Then there might be more direct, organized assaults on government buildings at the federal, state and local level. Future elections could be accompanied by violence at polling places and the offices where ballots are counted. We could even see bombings and assassinations.
If I had said that a week ago, you might have thought I was being hyperbolic. But after what we saw at the Capitol, would anyone say it’s impossible?
Because the new opposition is so prominent within their party, Republicans have to find a way to deflect their own responsibility for it. Which is why their response is already following this sequence:
- Condemn the violence itself
- Sympathize and justify the sentiments that produced the violence
- Blame Democrats for everything
Throughout the Trump presidency, the abuser’s trope of victim-blaming (“Look what you made me do”) was a staple of conservative rhetoric, as they sought to blame the left for Trump’s very existence. You were too politically correct, you said stupid things, you hurt our feelings, and “This is how you got Trump.”
So too will they try to put responsibility on Biden and congressional Democrats for the extremists in the GOP ranks. Our side might be full of crackpots, they’ll say, but it’s only because they’re legitimately concerned that passing a public option or increasing taxes on the wealthy would be the death knell of liberty.

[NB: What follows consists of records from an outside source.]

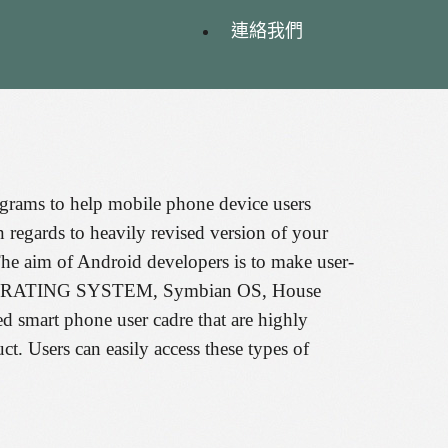
連絡我們
rograms to help mobile phone device users
 regards to heavily revised version of your
he aim of Android developers is to make user-
erry OPERATING SYSTEM, Symbian OS, House
mart phone user cadre that are highly
ct. Users can easily access these types of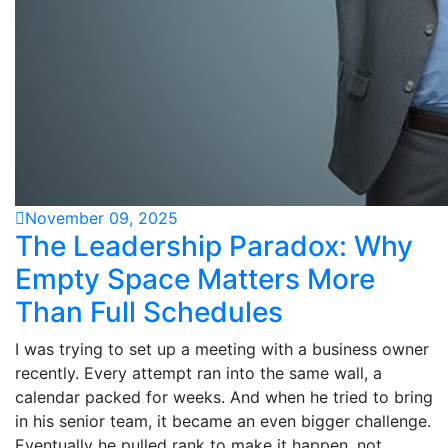
November 09, 2025
The Leadership Paradox: Why
Empty Space Matters More
Than Full Schedules
I was trying to set up a meeting with a business owner
recently. Every attempt ran into the same wall, a
calendar packed for weeks. And when he tried to bring
in his senior team, it became an even bigger challenge.
Eventually he pulled rank to make it happen, not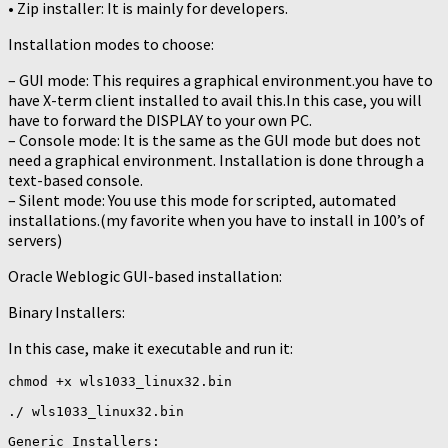
• Zip installer: It is mainly for developers.
Installation modes to choose:
– GUI mode: This requires a graphical environment.you have to
have X-term client installed to avail this.In this case, you will
have to forward the DISPLAY to your own PC.
– Console mode: It is the same as the GUI mode but does not
need a graphical environment. Installation is done through a
text-based console.
– Silent mode: You use this mode for scripted, automated
installations.(my favorite when you have to install in 100’s of
servers)
Oracle Weblogic GUI-based installation:
Binary Installers:
In this case, make it executable and run it:
chmod +x wls1033_linux32.bin

./ wls1033_linux32.bin

Generic Installers:
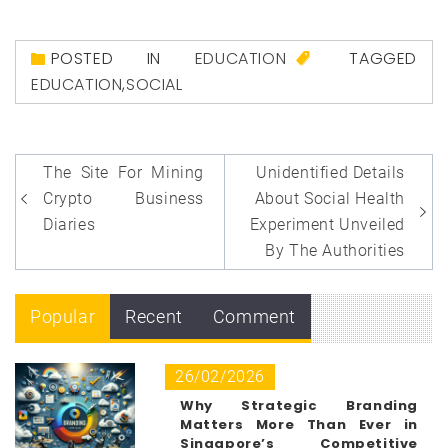
POSTED IN
EDUCATION
TAGGED
EDUCATION
,
SOCIAL
Post
The Site For Mining
Unidentified Details
navigation
Crypto Business
About Social Health
Diaries
Experiment Unveiled
By The Authorities
Popular
Recent
Comment
26/02/2026
Why Strategic Branding
Matters More Than Ever in
Singapore’s Competitive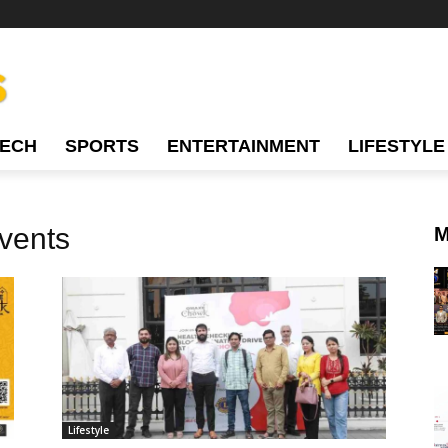
TECH
SPORTS
ENTERTAINMENT
LIFESTYLE
vents
M
Lifestyle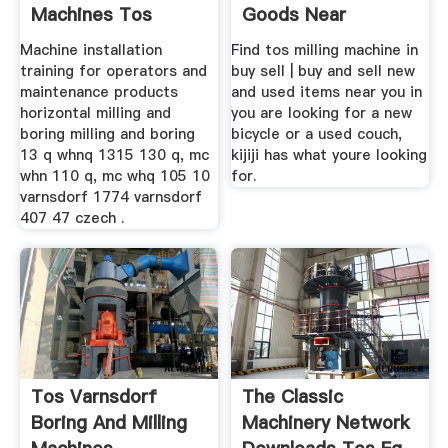
Machines Tos
Goods Near
Machine installation
Find tos milling machine in
training for operators and
buy sell | buy and sell new
maintenance products
and used items near you in
horizontal milling and
you are looking for a new
boring milling and boring
bicycle or a used couch,
13 q whnq 1315 130 q, mc
kijiji has what youre looking
whn 110 q, mc whq 105 10
for.
varnsdorf 1774 varnsdorf
407 47 czech .
Tos Varnsdorf
The Classic
Boring And Milling
Machinery Network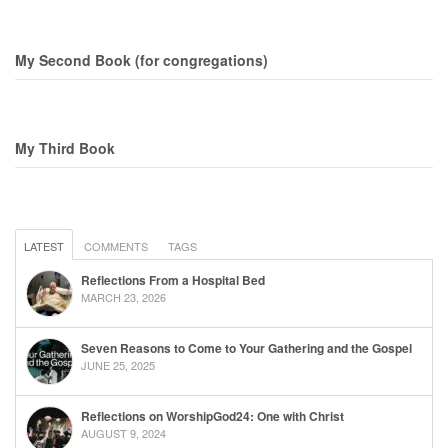
My Second Book (for congregations)
My Third Book
LATEST
COMMENTS
TAGS
Reflections From a Hospital Bed
MARCH 23, 2026
Seven Reasons to Come to Your Gathering and the Gospel
JUNE 25, 2025
Reflections on WorshipGod24: One with Christ
AUGUST 9, 2024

If only Democrats would promote “unity” by both pretending the Trump presidency never happened and shelving their own agenda, none of this would be happening.
Case in point: On “Fox & Friends,” Brian Kilmeade blamed House Speaker Nancy Pelosi (D-Calif.) for future violence because she is moving forward with impeachment. “This country is ready to explode,” he said. “You saw what happened. You see the anger that the 74 million people feel.”
The anger is a given; if it turns murderous, that’s the Democrats’ fault.
Here’s the core of what brought us to this point: With the enthusiastic help of his party, Trump spent four years convincing his followers that the American political system is irredeemably corrupt and any election that does not produce the result they want is fraudulent by definition. Once they accepted that belief, Trump’s defeat would inevitably produce violence, as at least some of them conclude that ordinary politics — voting, organizing, lobbying, peaceful protest — will never give them what they want, and violence is the only alternative.
We’ve only begun to feel the consequences. This is going to be a very dark time for our country.